Wednesday, February 2, 2011


Last night I dreamt about The Tango Man, as I was scheduled to see him today for my three-monthly check-up. Also in my dream was L, my old school friend, who recently had a right breast masectomy after a recurrence of breast cancer 11 years after she had a lumpectomy, chemo and radiation.
Anyway, don't remember much about the dream other than it wasn't a nightmare and people watched me interact with The Tango Man from raked seating, which might have been outdoors, an experience I wasn't that comfortable about not being private.
The raked seating might be because I like theatre but cannot remember watching a show in such a setting recently, apart from Maynardville outdoor theatre in Cape Town but which has loose seats rather than the scaffolding of my dream. And I think I dreamt about him because I was so anxious about the pending appointment but was not really articulating my feelings, apart from on this blog.
Anyway, I am all fine. I knew my mammogram and ultrasound were ok, and my muga, but did not know the results of the blood tests. So all very happy. Well I was so happy afterwards I told the nurses: I could cry. But I didn't.
I enjoyed my encounter with The Tango Man who has turned out to be far more amiable and less intimidating than expected. As The Yoga Man says, he cannot be too friendly if he thinks you gonna die. Put another way, he warms up when he knows you're ok.

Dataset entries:
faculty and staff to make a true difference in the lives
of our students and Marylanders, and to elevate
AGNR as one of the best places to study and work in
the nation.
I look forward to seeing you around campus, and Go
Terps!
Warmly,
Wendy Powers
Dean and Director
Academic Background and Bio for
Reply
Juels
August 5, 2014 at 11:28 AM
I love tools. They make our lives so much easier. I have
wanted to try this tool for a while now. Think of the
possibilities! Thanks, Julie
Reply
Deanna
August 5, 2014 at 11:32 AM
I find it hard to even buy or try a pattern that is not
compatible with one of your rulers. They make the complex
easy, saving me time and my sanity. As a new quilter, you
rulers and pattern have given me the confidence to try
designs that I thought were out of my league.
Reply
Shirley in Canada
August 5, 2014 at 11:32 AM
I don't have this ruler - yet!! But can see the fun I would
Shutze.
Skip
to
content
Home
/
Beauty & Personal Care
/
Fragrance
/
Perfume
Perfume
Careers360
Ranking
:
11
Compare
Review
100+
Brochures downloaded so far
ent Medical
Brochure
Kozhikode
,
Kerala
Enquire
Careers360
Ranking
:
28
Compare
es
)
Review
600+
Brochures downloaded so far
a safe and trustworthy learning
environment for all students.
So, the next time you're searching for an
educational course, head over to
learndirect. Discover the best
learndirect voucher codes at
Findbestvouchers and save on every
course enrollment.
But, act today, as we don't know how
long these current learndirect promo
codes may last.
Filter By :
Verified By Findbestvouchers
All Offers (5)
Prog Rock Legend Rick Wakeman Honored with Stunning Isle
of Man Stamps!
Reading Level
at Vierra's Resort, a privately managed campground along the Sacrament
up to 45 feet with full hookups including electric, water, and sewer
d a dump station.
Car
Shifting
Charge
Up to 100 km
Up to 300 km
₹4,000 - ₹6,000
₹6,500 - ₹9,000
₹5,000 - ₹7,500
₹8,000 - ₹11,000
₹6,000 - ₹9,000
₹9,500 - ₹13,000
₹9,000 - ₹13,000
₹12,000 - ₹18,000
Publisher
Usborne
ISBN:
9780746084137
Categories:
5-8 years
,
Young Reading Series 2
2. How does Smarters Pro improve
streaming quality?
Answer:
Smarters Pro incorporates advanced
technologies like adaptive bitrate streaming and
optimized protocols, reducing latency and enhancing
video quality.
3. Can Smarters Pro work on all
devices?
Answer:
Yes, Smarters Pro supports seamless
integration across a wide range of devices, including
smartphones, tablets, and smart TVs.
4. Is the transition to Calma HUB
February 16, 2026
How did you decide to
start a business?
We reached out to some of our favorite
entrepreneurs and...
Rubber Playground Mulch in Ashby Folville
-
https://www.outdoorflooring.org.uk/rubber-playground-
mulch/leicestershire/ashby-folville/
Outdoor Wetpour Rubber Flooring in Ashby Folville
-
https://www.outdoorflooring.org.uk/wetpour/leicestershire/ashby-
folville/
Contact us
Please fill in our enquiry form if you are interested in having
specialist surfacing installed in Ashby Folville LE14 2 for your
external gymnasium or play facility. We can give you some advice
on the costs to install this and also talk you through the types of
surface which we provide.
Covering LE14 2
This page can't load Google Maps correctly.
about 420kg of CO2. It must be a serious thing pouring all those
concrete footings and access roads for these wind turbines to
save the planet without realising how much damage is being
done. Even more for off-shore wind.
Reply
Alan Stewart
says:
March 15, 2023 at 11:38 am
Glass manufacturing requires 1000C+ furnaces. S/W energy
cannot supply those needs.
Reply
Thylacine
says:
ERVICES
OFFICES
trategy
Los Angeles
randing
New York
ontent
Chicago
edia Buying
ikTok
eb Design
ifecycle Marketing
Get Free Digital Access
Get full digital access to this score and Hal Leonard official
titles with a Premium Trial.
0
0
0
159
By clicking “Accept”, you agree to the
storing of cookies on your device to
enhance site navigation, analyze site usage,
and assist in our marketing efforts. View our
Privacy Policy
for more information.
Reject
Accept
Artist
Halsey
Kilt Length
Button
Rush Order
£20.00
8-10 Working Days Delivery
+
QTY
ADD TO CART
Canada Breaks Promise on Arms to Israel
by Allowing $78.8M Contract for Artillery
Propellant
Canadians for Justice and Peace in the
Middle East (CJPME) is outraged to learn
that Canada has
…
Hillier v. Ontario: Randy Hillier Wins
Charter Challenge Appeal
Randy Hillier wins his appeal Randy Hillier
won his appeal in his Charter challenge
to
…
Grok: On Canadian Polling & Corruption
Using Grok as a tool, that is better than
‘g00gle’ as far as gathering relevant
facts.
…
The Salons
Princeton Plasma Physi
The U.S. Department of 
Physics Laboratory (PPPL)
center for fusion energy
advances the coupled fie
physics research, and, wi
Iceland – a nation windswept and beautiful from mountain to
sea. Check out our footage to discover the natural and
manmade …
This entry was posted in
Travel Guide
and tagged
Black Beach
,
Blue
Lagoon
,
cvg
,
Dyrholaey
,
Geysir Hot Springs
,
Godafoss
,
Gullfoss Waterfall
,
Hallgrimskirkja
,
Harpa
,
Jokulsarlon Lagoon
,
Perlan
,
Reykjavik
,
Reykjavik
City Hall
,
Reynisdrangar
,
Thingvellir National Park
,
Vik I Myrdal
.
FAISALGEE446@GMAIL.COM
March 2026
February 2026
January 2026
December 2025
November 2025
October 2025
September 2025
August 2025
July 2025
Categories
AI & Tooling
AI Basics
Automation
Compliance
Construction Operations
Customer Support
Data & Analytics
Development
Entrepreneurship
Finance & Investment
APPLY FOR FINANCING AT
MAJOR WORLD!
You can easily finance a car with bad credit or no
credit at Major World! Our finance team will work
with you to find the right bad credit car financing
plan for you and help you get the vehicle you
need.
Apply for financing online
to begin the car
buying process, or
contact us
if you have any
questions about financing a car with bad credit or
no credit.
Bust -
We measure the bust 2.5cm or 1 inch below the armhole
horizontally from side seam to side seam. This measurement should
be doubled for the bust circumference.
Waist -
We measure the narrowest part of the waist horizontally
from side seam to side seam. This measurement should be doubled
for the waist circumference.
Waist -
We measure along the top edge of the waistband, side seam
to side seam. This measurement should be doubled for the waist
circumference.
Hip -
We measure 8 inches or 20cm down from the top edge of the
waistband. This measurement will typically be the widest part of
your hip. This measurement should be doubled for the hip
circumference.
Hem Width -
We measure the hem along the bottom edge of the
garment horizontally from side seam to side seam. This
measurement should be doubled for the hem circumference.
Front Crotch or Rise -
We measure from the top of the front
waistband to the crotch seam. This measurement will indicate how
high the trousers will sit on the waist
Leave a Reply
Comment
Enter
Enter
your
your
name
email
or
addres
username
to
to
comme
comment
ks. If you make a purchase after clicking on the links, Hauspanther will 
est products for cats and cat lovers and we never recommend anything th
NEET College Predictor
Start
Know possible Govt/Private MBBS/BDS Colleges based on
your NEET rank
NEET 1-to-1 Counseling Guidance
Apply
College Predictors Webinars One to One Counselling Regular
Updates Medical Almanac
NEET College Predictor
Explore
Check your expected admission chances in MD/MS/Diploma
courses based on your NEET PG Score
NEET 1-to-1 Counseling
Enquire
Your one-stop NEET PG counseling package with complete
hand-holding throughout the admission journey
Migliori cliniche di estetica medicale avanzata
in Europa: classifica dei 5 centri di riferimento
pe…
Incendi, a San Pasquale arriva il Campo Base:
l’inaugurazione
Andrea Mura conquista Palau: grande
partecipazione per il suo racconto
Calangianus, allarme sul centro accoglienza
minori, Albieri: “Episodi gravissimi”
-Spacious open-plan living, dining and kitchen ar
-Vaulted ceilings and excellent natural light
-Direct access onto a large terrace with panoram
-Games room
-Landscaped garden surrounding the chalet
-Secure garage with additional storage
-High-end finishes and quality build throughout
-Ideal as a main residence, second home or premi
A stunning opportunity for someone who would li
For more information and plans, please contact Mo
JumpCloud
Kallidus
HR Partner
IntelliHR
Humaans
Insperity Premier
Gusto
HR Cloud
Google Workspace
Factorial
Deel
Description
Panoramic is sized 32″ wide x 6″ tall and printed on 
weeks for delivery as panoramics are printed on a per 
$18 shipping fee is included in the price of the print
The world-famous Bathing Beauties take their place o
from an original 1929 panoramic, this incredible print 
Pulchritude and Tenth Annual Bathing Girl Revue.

### What this exercise asks
1. Decide whether each statement agrees with the blog post about the check-up, answering yes or no and quoting the words that settle it: (a) In the dream, onlookers watched the writer with The Tango Man from raked seating. (b) The writer cried in front of the nurses after the appointment. (c) The writer already knew the blood test results before the appointment.
2. Proceed with the blog post about the check-up, writing on from its final sentence.
The material has no connection to the blog post about the check-up.

### Outputs for the tasks
1.
(a) Yes: "people watched me interact with The Tango Man from raked seating"
(b) No: "I could cry. But I didn't."
(c) No: "but did not know the results of the blood tests"

2.
Besides gushing about how grateful I am that I am ok, and saying I will do whatever he says, even swing from the chandelier - then adding that I didn't think I could actually do that, to which he added that he didn't think so either! - this is what he answered to my questions.
I explained that I was fine, but wanted him to know a few of my side-effects/symptoms, because I think it is important to document things (so he knows what % of patients experience what), plus I had a few questions.
1) SWOLLLEN GLANDS IN MY NECK: He said they were soft glands and clearly a viral infection. He was unconcerned. Relief, cos when I felt them upon waking up on Saturday, it intensified my anxiety about today's visit, so much so I did not even write about it.
2) NAILS: My nails are thin and keep breaking. Herceptin or tamoxifen? Last time he had said herceptin as the trial for oral herceptin reported soft nails as a side-effect. Today he said tamoxifen should make my nails stronger. I then dismissed it, saying it would clearly improve, and I could live with it.
3) EYESIGHT: Had noticed my eyesight was deteriorating, not least when I went for my driver's licence renewal. Was it the meds? He seemed non-committal about answering that but said I should have my eyes checked. No, well, fine. No problem.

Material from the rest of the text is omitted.